Gov. Tom Wolf spoke at the awards ceremony, congratulating the student competitors and emphasizing the importance of career and technical education in Pennsylvania.

“The competition is a way of allowing students at the local level to show off and display their talents,” said David Namey, president of PSEA’s Department of Career and Technical Studies, and a teacher at the Wilkes-Barre Area Career and Technical Center. “At the local level, there is a lot of talent and it just gets better through the districts. Then you get the cream of the crop by the time you get to states.”

Although there are organizations for students in their specific career fields – i.e., FFA for students in agricultural fields of study – Namey notes that SkillsUSA Pennsylvania is the only one that is focused on all career and tech ed fields.

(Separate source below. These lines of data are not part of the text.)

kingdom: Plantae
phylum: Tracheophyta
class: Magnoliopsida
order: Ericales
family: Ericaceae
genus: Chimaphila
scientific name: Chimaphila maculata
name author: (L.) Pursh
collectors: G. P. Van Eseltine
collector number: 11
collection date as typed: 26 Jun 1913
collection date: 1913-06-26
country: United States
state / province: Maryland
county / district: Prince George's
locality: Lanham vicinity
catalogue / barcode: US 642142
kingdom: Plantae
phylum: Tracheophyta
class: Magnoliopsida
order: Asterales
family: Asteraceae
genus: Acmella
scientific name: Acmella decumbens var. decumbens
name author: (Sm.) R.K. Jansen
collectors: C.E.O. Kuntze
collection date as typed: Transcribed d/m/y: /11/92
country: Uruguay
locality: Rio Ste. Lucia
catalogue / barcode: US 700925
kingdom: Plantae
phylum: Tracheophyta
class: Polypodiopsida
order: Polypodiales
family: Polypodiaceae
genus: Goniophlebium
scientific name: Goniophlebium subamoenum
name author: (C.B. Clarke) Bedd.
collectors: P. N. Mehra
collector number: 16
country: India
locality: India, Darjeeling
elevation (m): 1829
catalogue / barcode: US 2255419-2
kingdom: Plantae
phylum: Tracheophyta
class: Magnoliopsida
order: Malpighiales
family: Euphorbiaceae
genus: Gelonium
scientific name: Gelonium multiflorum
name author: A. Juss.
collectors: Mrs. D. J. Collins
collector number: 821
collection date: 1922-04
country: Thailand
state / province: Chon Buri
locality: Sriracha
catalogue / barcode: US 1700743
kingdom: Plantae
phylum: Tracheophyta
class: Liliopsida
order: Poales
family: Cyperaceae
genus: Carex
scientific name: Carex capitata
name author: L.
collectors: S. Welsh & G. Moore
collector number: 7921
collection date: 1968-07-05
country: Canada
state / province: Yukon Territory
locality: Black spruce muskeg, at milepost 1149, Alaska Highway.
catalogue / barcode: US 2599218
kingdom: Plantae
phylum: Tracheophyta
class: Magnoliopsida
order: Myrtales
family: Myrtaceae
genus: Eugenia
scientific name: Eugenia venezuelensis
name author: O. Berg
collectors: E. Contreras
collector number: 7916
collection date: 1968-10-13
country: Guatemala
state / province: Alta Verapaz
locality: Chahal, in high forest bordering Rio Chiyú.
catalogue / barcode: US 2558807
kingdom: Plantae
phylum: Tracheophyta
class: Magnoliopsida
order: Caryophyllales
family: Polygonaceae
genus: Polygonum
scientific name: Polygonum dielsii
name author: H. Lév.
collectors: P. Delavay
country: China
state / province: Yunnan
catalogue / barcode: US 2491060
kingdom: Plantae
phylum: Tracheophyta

This year’s event, the 50th for SkillsUSA Pennsylvania, featured 32 competitive categories ranging from auto mechanics to web design. State winners advance to SkillsUSA’s national competition in June in Louisville, Kentucky.

Namey has been to the nationals with students three times, including a national gold medal winner in 2008.

In addition to providing a great opportunity for students, he said SkillsUSA Pennsylvania has developed model guidelines for personal attributes like leadership, trade ethics, and workmanship standards that career and tech ed teachers work into their classes.

“They need to know what is expected of them when they move on from high school,” Namey said.

Now, PSEA’s Department of Career and Technical Studies and Namey are pushing for more legislators to be aware of what is going on in this area of public education.

He said there has been no increase in funding for the career and tech ed aspect of state public school funding for 10 years.

“We need our legislators to take notice of the kinds of students that career and technical education produce in Pennsylvania,” Namey said. “There are great success stories to tell.”